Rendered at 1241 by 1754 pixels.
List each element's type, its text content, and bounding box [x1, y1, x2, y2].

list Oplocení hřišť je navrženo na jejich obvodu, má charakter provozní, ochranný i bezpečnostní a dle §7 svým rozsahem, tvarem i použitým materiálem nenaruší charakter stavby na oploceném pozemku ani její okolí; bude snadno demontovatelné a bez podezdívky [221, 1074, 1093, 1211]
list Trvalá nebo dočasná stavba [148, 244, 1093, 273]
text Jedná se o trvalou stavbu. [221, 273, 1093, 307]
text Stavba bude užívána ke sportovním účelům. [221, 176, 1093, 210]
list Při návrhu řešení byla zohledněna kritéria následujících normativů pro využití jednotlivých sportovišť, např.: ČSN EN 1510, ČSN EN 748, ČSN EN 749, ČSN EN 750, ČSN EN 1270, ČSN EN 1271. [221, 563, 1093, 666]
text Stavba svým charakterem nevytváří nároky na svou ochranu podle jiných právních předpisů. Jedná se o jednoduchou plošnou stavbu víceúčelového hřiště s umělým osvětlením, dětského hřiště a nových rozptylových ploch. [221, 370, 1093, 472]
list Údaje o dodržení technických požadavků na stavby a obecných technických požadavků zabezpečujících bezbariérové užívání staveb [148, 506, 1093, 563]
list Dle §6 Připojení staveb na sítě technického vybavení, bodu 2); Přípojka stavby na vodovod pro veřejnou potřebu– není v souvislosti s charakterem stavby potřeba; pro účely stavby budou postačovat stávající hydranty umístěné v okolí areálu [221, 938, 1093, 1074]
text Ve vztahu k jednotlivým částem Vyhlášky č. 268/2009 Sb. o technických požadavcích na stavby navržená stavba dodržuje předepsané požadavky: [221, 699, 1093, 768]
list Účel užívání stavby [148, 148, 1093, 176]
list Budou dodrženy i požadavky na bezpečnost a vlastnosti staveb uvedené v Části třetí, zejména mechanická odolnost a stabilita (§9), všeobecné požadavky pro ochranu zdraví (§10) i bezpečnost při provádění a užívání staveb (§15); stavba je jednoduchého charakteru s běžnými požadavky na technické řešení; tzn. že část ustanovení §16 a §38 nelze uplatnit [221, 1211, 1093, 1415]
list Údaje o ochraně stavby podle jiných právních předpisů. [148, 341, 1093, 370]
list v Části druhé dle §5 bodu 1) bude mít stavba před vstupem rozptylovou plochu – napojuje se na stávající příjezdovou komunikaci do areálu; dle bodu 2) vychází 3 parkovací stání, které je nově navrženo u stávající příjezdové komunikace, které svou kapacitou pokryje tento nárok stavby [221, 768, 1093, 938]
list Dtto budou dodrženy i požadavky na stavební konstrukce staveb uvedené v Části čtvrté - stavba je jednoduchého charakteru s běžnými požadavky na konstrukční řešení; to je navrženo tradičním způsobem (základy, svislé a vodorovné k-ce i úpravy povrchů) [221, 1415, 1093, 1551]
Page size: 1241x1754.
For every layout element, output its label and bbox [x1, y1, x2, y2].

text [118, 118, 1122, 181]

=-=-=

• **Work order**:
Return the full listing. Leave every word as it stands.

• **Answer for this exercise**:
Rendered at 1241 by 1754 pixels.
List each element's type, its text content, and bounding box [x1, y1, x2, y2].

list Oplocení hřišť je navrženo na jejich obvodu, má charakter provozní, ochranný i bezpečnostní a dle §7 svým rozsahem, tvarem i použitým materiálem nenaruší charakter stavby na oploceném pozemku ani její okolí; bude snadno demontovatelné a bez podezdívky [221, 1074, 1093, 1211]
list Trvalá nebo dočasná stavba [148, 244, 1093, 273]
text Jedná se o trvalou stavbu. [221, 273, 1093, 307]
text Stavba bude užívána ke sportovním účelům. [221, 176, 1093, 210]
list Při návrhu řešení byla zohledněna kritéria následujících normativů pro využití jednotlivých sportovišť, např.: ČSN EN 1510, ČSN EN 748, ČSN EN 749, ČSN EN 750, ČSN EN 1270, ČSN EN 1271. [221, 563, 1093, 666]
text Stavba svým charakterem nevytváří nároky na svou ochranu podle jiných právních předpisů. Jedná se o jednoduchou plošnou stavbu víceúčelového hřiště s umělým osvětlením, dětského hřiště a nových rozptylových ploch. [221, 370, 1093, 472]
list Údaje o dodržení technických požadavků na stavby a obecných technických požadavků zabezpečujících bezbariérové užívání staveb [148, 506, 1093, 563]
list Dle §6 Připojení staveb na sítě technického vybavení, bodu 2); Přípojka stavby na vodovod pro veřejnou potřebu– není v souvislosti s charakterem stavby potřeba; pro účely stavby budou postačovat stávající hydranty umístěné v okolí areálu [221, 938, 1093, 1074]
text Ve vztahu k jednotlivým částem Vyhlášky č. 268/2009 Sb. o technických požadavcích na stavby navržená stavba dodržuje předepsané požadavky: [221, 699, 1093, 768]
list Účel užívání stavby [148, 148, 1093, 176]
list Budou dodrženy i požadavky na bezpečnost a vlastnosti staveb uvedené v Části třetí, zejména mechanická odolnost a stabilita (§9), všeobecné požadavky pro ochranu zdraví (§10) i bezpečnost při provádění a užívání staveb (§15); stavba je jednoduchého charakteru s běžnými požadavky na technické řešení; tzn. že část ustanovení §16 a §38 nelze uplatnit [221, 1211, 1093, 1415]
list Údaje o ochraně stavby podle jiných právních předpisů. [148, 341, 1093, 370]
list v Části druhé dle §5 bodu 1) bude mít stavba před vstupem rozptylovou plochu – napojuje se na stávající příjezdovou komunikaci do areálu; dle bodu 2) vychází 3 parkovací stání, které je nově navrženo u stávající příjezdové komunikace, které svou kapacitou pokryje tento nárok stavby [221, 768, 1093, 938]
list Dtto budou dodrženy i požadavky na stavební konstrukce staveb uvedené v Části čtvrté - stavba je jednoduchého charakteru s běžnými požadavky na konstrukční řešení; to je navrženo tradičním způsobem (základy, svislé a vodorovné k-ce i úpravy povrchů) [221, 1415, 1093, 1551]
Page size: 1241x1754.
For every layout element, output its label and bbox [x1, y1, x2, y2].

text [118, 118, 1122, 181]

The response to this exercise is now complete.